As the virus emerged inside warehouses in the spring, workers complained that the company had been slow to implement safety measures. In April, hundreds of workers staged a sick-out in protest.

(btw the American Rescue Plan Rubio just voted against provides $200 million for pandemic-related worker protection activities at the Labor Department, half of which would go to the Occupational Safety and Health Administration (OSHA) to support OSHA enforcement and worker training)

failure to share pandemic profit with the workers—

Meanwhile, the pandemic increased reliance on ecommerce, and Amazon’s profits soared; CEO Jeff Bezos personally gained an estimated $70 billion in 2020, according to Bloomberg. Amazon introduced a $2-per-hour pay bump for warehouse workers in March but discontinued it in June, just as case counts in Alabama and many other states began to climb.

and racial discrimination—

Workers at the Bessemer facility began organizing shortly after last summer’s Black Lives Matter protests, highlighting the pandemic’s disproportionate harm to people of color. Upwards of 80 percent of the Bessemer workers are Black, and the majority are women, and the RWDSU framed the campaign as a civil rights issue.

Ladies and gentlemen, you probably haven't heard that (I didn't know it when I wrote the previous post). Further evidence that the revolutionary vanguard of the working class, in the South especially, continues to be black women, not notably transphobes, Oath Keepers, or family planning opponents.

Marco is, like all Republicans, opposed to organized labor

Republicans have rightly understood the dangers posed by the unchecked influence of labor unions. Adversarial relations between labor and management are wrong. They are wrong for both workers and our nation’s economic competitiveness.... Adversarial labor relations are generally harmful. When it is a good American company — for example, certain American automakers — adversarial relations risk hurting labor and management alike by causing American industry to lose ground to foreign competition. And too often, the right to form a union has been, in practice, a requirement that business owners allow left-wing social organizers to take over their workplaces.

And he has zero sympathy with the Bessemer drive, which he seems to regard as a socialist-Democratic-antifa plot:

It isn’t clear whether the union effort is primarily driven by complaints from its workers, agitation from Democratic operatives, or just the fact that Jeff Bezos has now become the first person in history worth $200 billion. But Amazon should understand that waging a war on small businesses and working-class values has burned bridges with former allies.

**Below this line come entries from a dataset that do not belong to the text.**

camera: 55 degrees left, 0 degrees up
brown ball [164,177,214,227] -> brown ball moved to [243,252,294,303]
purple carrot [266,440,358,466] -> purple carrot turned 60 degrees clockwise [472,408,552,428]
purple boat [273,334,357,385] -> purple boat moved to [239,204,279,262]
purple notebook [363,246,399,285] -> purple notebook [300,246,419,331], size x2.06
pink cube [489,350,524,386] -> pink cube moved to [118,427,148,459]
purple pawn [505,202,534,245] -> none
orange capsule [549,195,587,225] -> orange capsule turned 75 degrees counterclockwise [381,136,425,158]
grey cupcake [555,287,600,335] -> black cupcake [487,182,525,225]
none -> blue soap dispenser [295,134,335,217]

(btw, speaking of small businesses, the American Rescue Plan Rubio just voted against includes another $7.25 billion for the PPP program, now extended to local digital news platforms, $10 billion for state governments to leverage private loans to small businesses, $15 billion for Economic Injury Disaster Loan grants program small businesses in underserved areas, especially minority-owned ones, nearly $29 billion to create a grant program of direct relief to restaurants, and $15 billion for the Shuttered Venue Operators Grants program from last year's relief bill to help museum, theater, concert and other venues shut down by Covid.)

He's really just demanding that the capitalists show a little more loyalty to the capitalist party, like Donald Trump attacking Amazon because Jeff Bezos owns the newspaper for which David Fahrenthold writes. "Stop taking us for granted!" 

He may be hitchhiking on this organizing to bolster his and Cruz's and Hawley's claims that the GOP is now the party of the "working class", but he can't help revealing his actual sentiments: hatred for the attempts of workers to protect themselves against exploitation, and a jealous love for the giant corporations that don't seem to understand how much he cherishes them, how he longs to keep them from harm—that sell themselves out in the open market instead of taking refuge in his arms.